You were the brother older by about 2 minutes, you looked out for me from day 1. When I had a sniffle so did you. Our parents spent all the time in the world with us although our mom was very selfish and self centered. Our dad was caring and loving and just loved us both. At the age of 8 yrs old our mom wanted you to learn to ride a horse, something you were quite frightened of. Sitting high up on ahorse wasn't what you wanted and our dad knew that. We had a lovely property, all bush and large areas of grass, our house was double storied with balconies surrounding it, the ladies sat on the top deck chatting and laughing. We had money even though this didn't worry us.

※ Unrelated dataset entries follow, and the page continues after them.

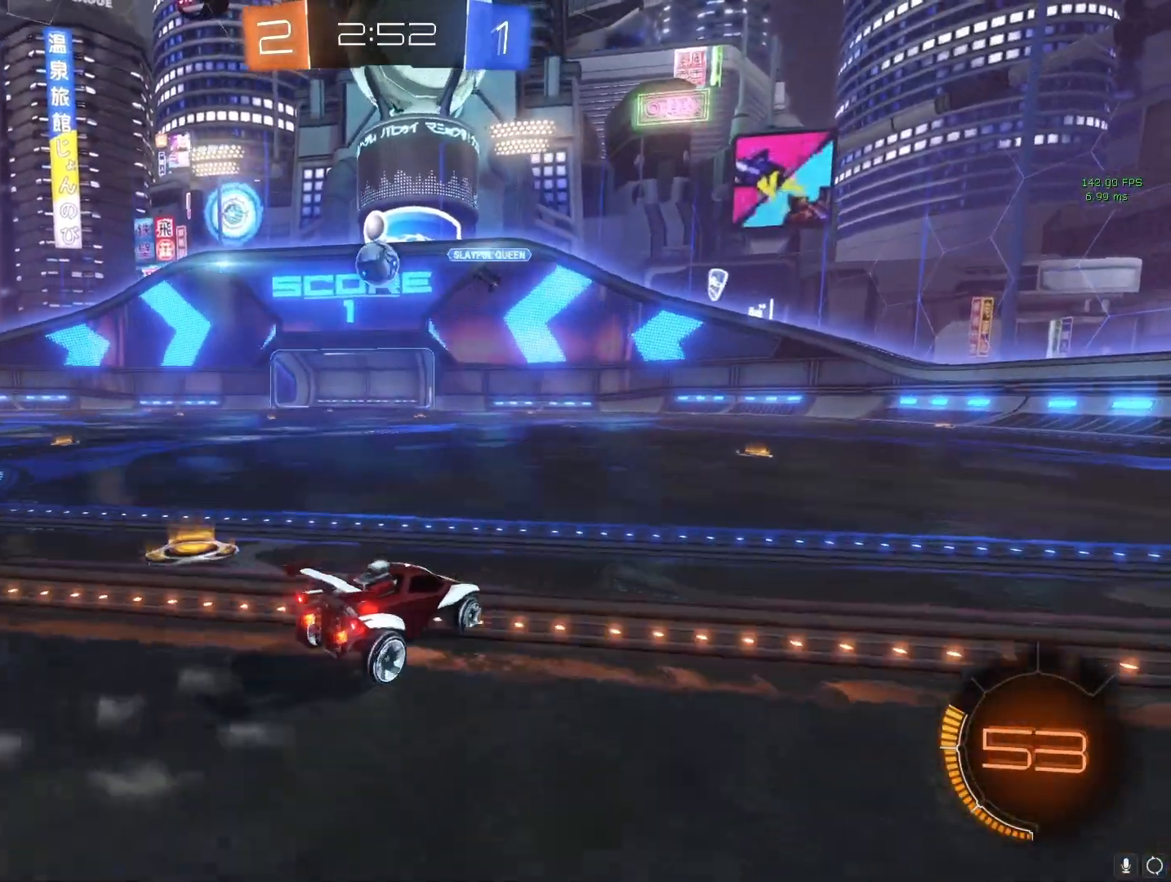
{"buttons": [], "left_stick": "center", "right_stick": "center", "events": [[100, "left_stick", "right"], [217, "left_stick", "center"], [300, "left_stick", "right"], [417, "left_stick", "center"]]}
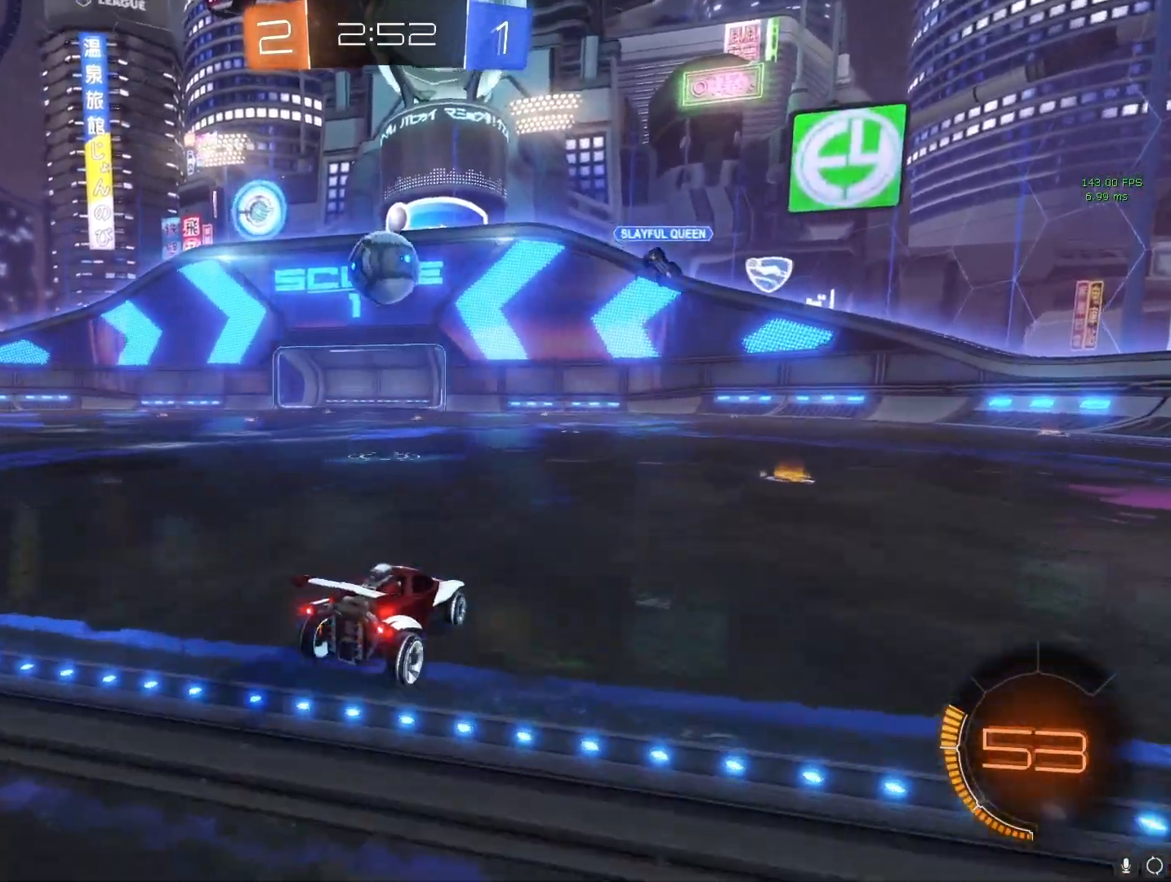
{"buttons": ["CROSS"], "left_stick": "center", "right_stick": "center", "events": [[100, "CROSS", "down"], [200, "R2", "down"], [283, "left_stick", "right"], [367, "left_stick", "center"], [467, "R2", "up"]]}
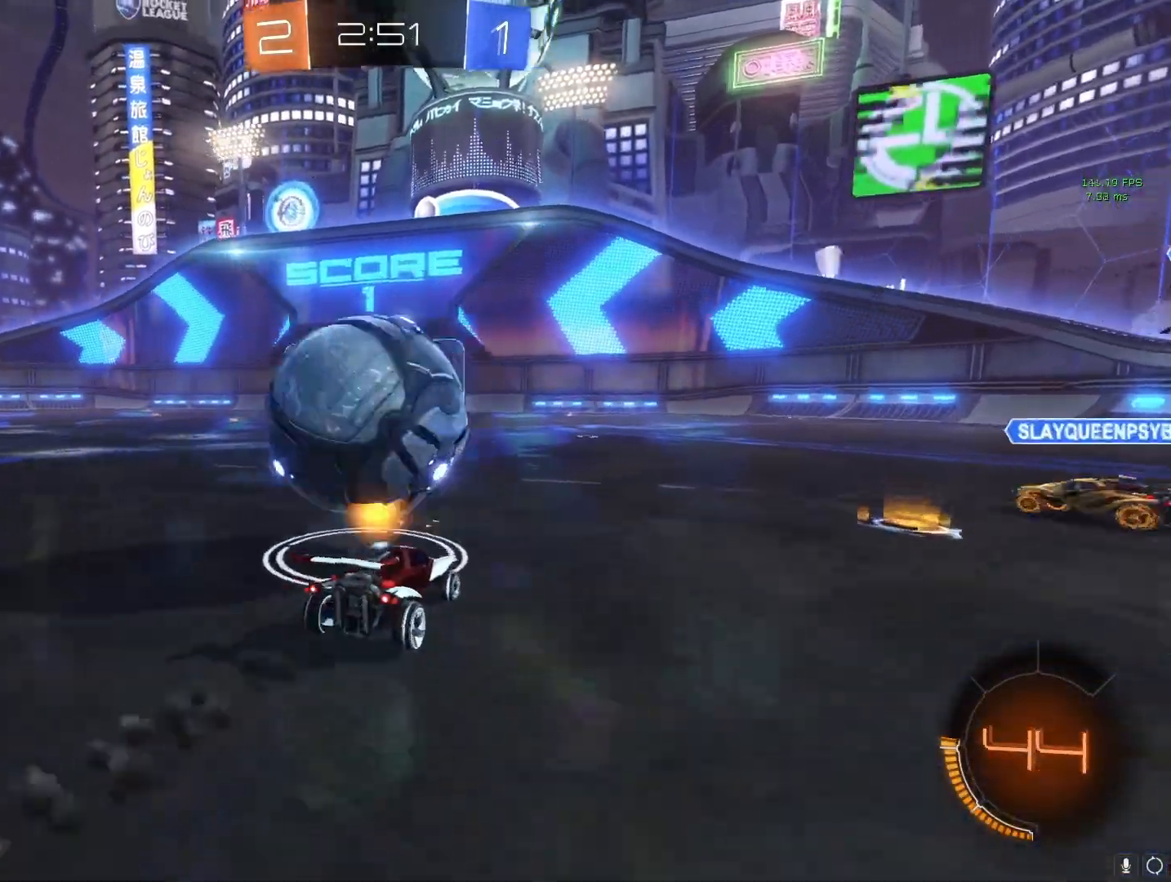
{"buttons": ["CROSS", "R2"], "left_stick": "center", "right_stick": "center", "events": [[17, "left_stick", "down-right"], [150, "R2", "down"], [333, "left_stick", "center"]]}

At 8 you got your first horse, big black stallion huge. I was scared for you because I knew something was wrong with it. It was a bit scittish and you just couldn't cope with the thought. You made yourself sick in the stomach worrying about it. Your headache wouldn't go away but mom just wouldn't take no for an answer. Her son was going to be a man, not a wimp. I wished you would not go on that horse, I wished you had not gotten on it on our 9th birthday. You were a good rider but that horse was moody. You had to show off to moms friends on your birthday, about what you learned over the last yr, they were English and their children had learned to ride much younger. Snobs for sure.

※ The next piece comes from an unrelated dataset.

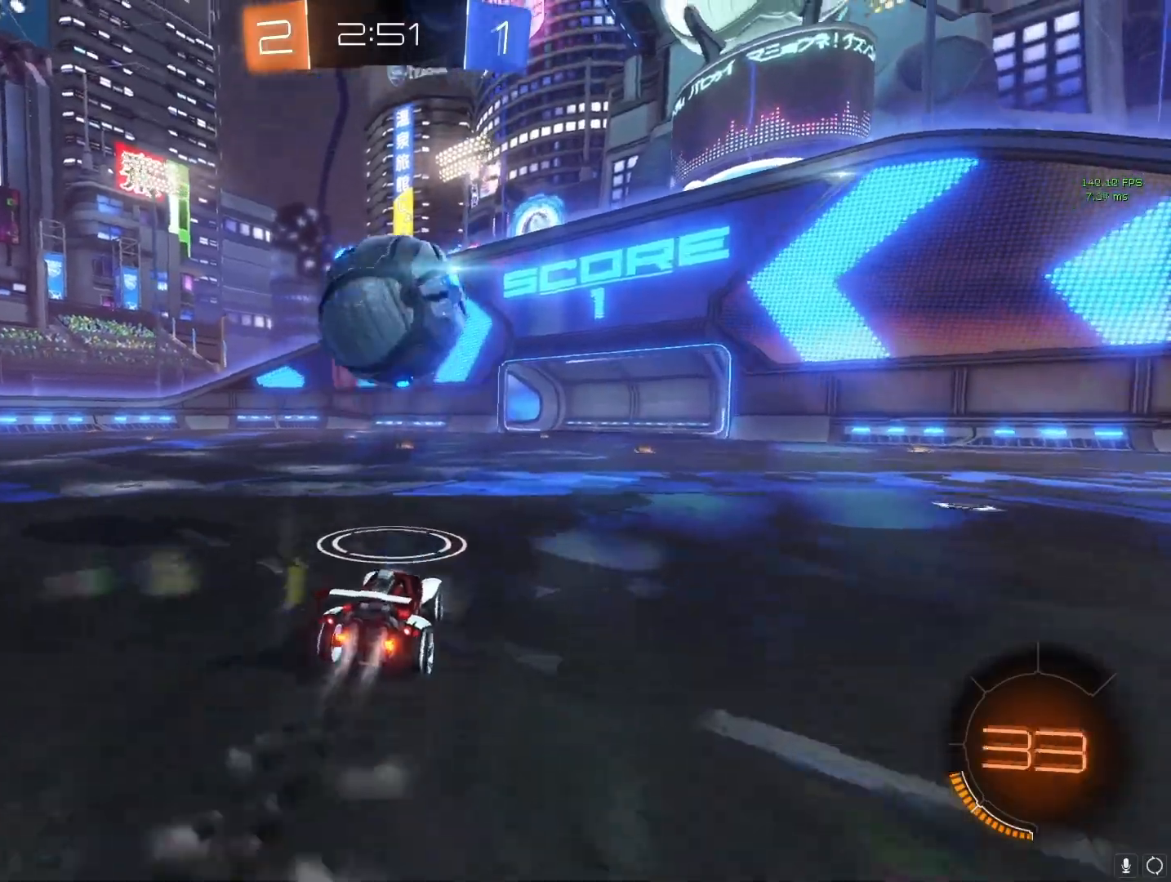
{"buttons": ["CIRCLE"], "left_stick": "down-left", "right_stick": "center", "events": [[150, "CROSS", "up"], [200, "left_stick", "down-left"], [250, "CIRCLE", "down"], [267, "R2", "up"]]}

When I held you for that last time I knew we wouldn't be talking again like this. I was told this although both of us had not talked about our gifts. As you were coming off that horses back at breakneck speed you looked at me and I knew we would be parted for the remainder of that lifetime. You hit the ground and broke your neck. Our dad never forgave himself for not telling our mom he didn't want you riding, it wasn't something you would enjoy. So I got on my with life missing you completely and waiting for the day when we would be reunited even though you visited often. It wasn't the same. I missed you so much. My first baby to my husband at the age of 16 yrs was named Jacob after you. This was in the period of the late 1800s.

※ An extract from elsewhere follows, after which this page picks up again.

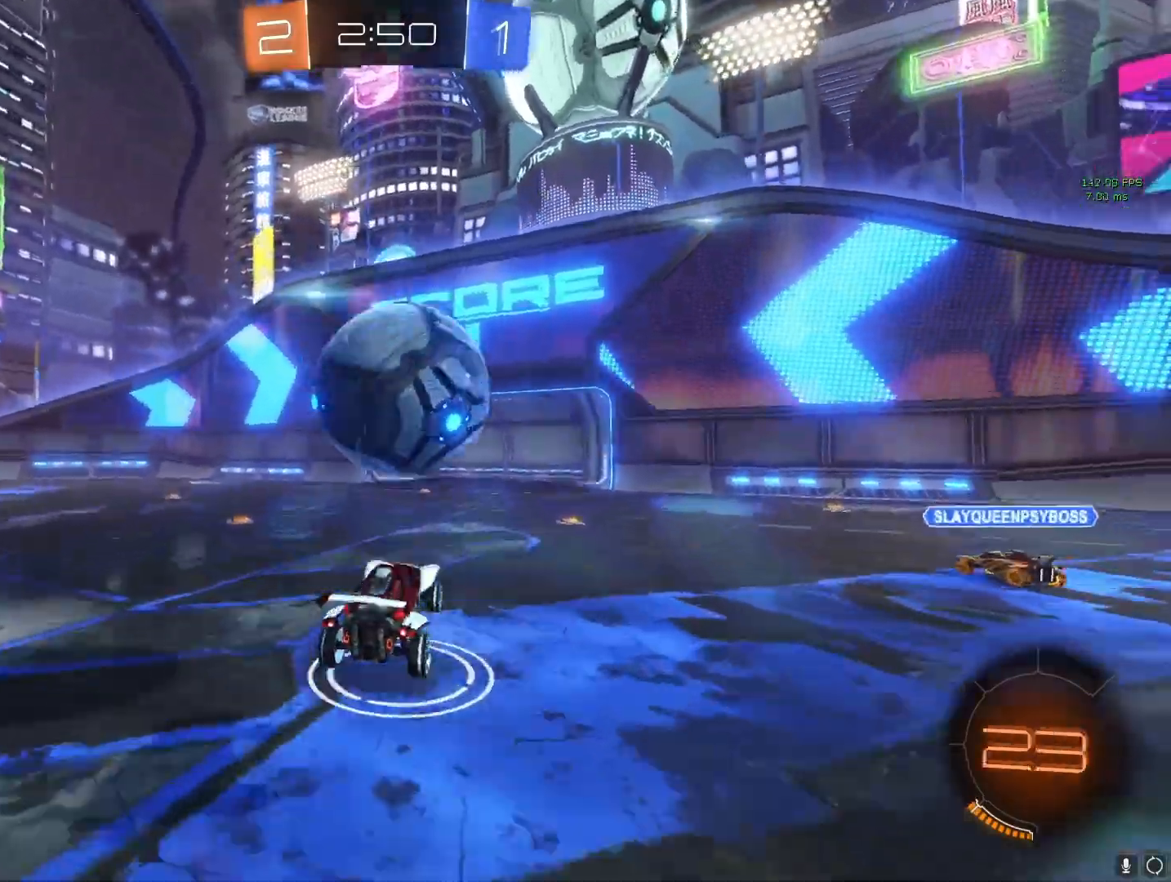
{"buttons": ["R2"], "left_stick": "up", "right_stick": "center", "events": [[17, "R2", "down"], [17, "left_stick", "center"], [33, "CIRCLE", "up"], [217, "CIRCLE", "down"], [333, "CIRCLE", "up"], [383, "left_stick", "up"]]}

Hi there you're Riley as you walk towards me. We both live in Scotland me with me ma and da and you with your da. You have 2 brothers, you being the youngest at this age of 18 and me, well I am only 16. I am sitting on the hills overlooking the ocean with green lush hills around me, legs drawn up to my chest, hair flying in all direction as the breeze is very powerful. I am crying today cause me da is sick and the doc thinks me da will die. Ma won't stop crying, its too much for me Riley. I don't want me da to die. I will have to look after me ma if da dies and that will be hard. I will have no life Riley.
You have your arms around me, my head is lyihg on your chest and now your shirt is wet. We smile at each other over this. You are chatting about everything, about looking after me when me da dies and me ma which makes me cry even more. You work hard on your property next to ours but your brothers are in charge.
Oops now we have moved into a week on and me da is dead. Ma is crying all the time, doesn't she know I loved me da as well. What are we to do with our property without da. Over a period of a month I think your da and ma decide we will be married so that you can run the farm which is something we have always wanted. Your brothers are pleased with that.
We are pleased to marry, a calm between us two. We both are working hard. You love looking at the skies and we do every night in our chairs on our little tumbled down porch. Our baby girl is lovely, she is blonde and curls everywhere, her eyes are yours though a dark blue/grey/green. She is my precious little soul and she sits on your knee with our love of the skies and the Universe. We only have her. Our life is fullfilling though it is hard, money is little but we exist with ma. Now she is in a chair all the time, not much longer & she will be with da. He can't wait. We haven't wanted much more than what we have. In fact we had a simple life but very pleasurable. We couldn't have any more children, they just never came but we had a very passionate lovelife. Ma was deaf thank God. (LOL) (ROFL) I have asked for a time for this lifetime very early 1800s if not earlier. Not very specific on this one I am sorry.